Who is responsible for sustainability strategy at major fast-food chains?

Major fast-food chains assign responsibility for sustainability across a combination of executive roles, corporate functions, and governing bodies. Chief Sustainability Officers or heads of corporate responsibility typically lead strategy, while executive leadership and the Board of Directors set priorities and approve targets. Operational teams such as supply chain, procurement, and restaurant operations translate strategy into practice, and communications teams manage external reporting and stakeholder engagement.

Corporate roles and governance

Academic study shows that sustainable strategy is most effective when endorsed at the top of the organization. Research by George Serafeim Harvard Business School demonstrates that when boards and senior executives integrate sustainability into strategic decision-making, firms embed environmental and social priorities across functions and performance metrics. In practice this means a CSO will craft policy, but the CEO and board validate ambitions, and functional executives own execution across procurement, franchise relations, and operations.

Drivers and consequences

Drivers for centralized versus distributed responsibility include regulatory pressure, investor expectations, and consumer demand. Caroline Flammer Boston University finds that corporate social responsibility initiatives affect firm outcomes and stakeholder relationships, so who owns sustainability shapes both reputational and financial consequences. When sustainability is siloed rather than integrated, chains risk inconsistent supplier requirements, uneven implementation across territories, and weaker reporting. Conversely, clear leadership leads to measurable reductions in packaging waste, improved animal welfare sourcing, and lower greenhouse gas emissions across menus and logistics.

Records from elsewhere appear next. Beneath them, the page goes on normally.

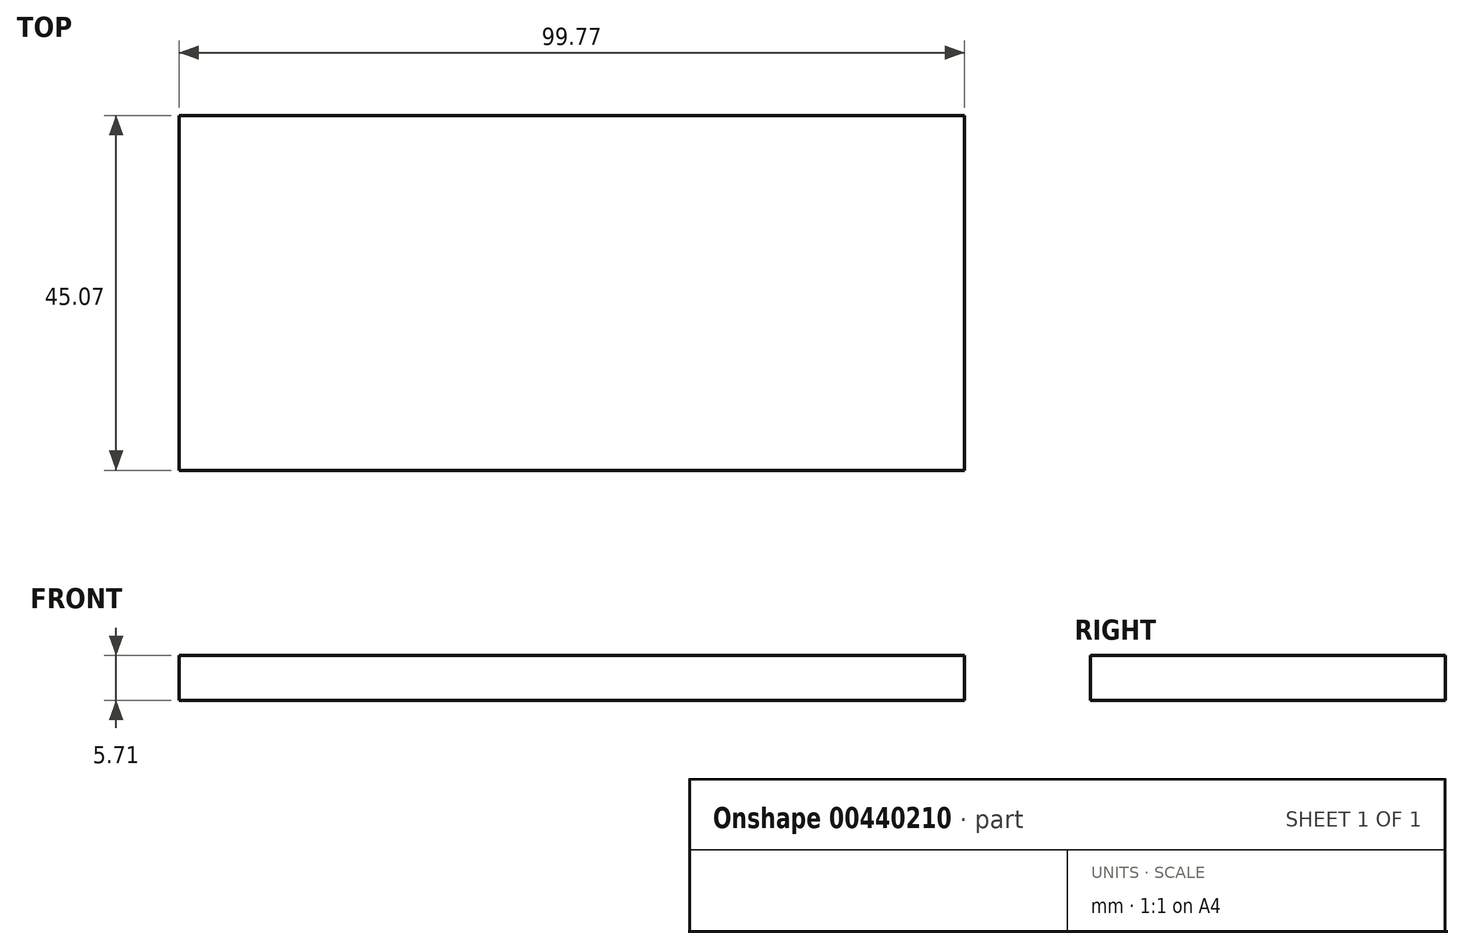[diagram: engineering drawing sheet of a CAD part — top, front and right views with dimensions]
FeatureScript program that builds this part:
annotation { "Feature Type Name" : "Feature", "Feature Type Description" : "" }
export const myFeature = defineFeature(function(context is Context, id is Id, definition is map)
    precondition{}
    {
        {
            var Q0;
            Q0=qCreatedBy(makeId("Top.planeOp"),FACE);
            var sketch = newSketch(context, id + "F0", { "sketchPlane" : qUnion([Q0])});
            skLineSegment(sketch, "E0", {"start": v(-59.77, -29.16) * mm, "end": v(-59.77, 15.9) * mm});
            skLineSegment(sketch, "E1", {"start": v(-59.77, 15.9) * mm, "end": v(40, 15.9) * mm});
            skLineSegment(sketch, "E2", {"start": v(40, 15.9) * mm, "end": v(40, -29.16) * mm});
            skLineSegment(sketch, "E3", {"start": v(40, -29.16) * mm, "end": v(-59.77, -29.16) * mm});
            skSolve(sketch);
        }
        {
            var Q0;
            Q0 = qSketchRegion(id + "F0", true);
            extrude(context, id + "F1", {"entities" : qUnion([Q0]), "depth" : 5.7 * mm});
        }
    });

Cultural and territorial nuances

Fast-food chains operate globally, so responsibility must account for cultural and territorial differences. Local franchisees often control sourcing and labor practices in their markets, making decentralized implementation essential even when strategy is centralized. Human consequences include varied worker conditions and community impacts; environmental consequences include differences in supply-chain emissions depending on regional agriculture and logistics infrastructure. Effective strategies therefore combine corporate standards with local adaptation and capacity-building.

Ultimately, responsibility is shared: CSOs and sustainability teams design strategy, executives and boards set accountability, and operational leaders and franchise partners implement changes on the ground. Evidence from management research underscores that integration at the highest levels improves consistency, transparency, and long-term environmental and social outcomes.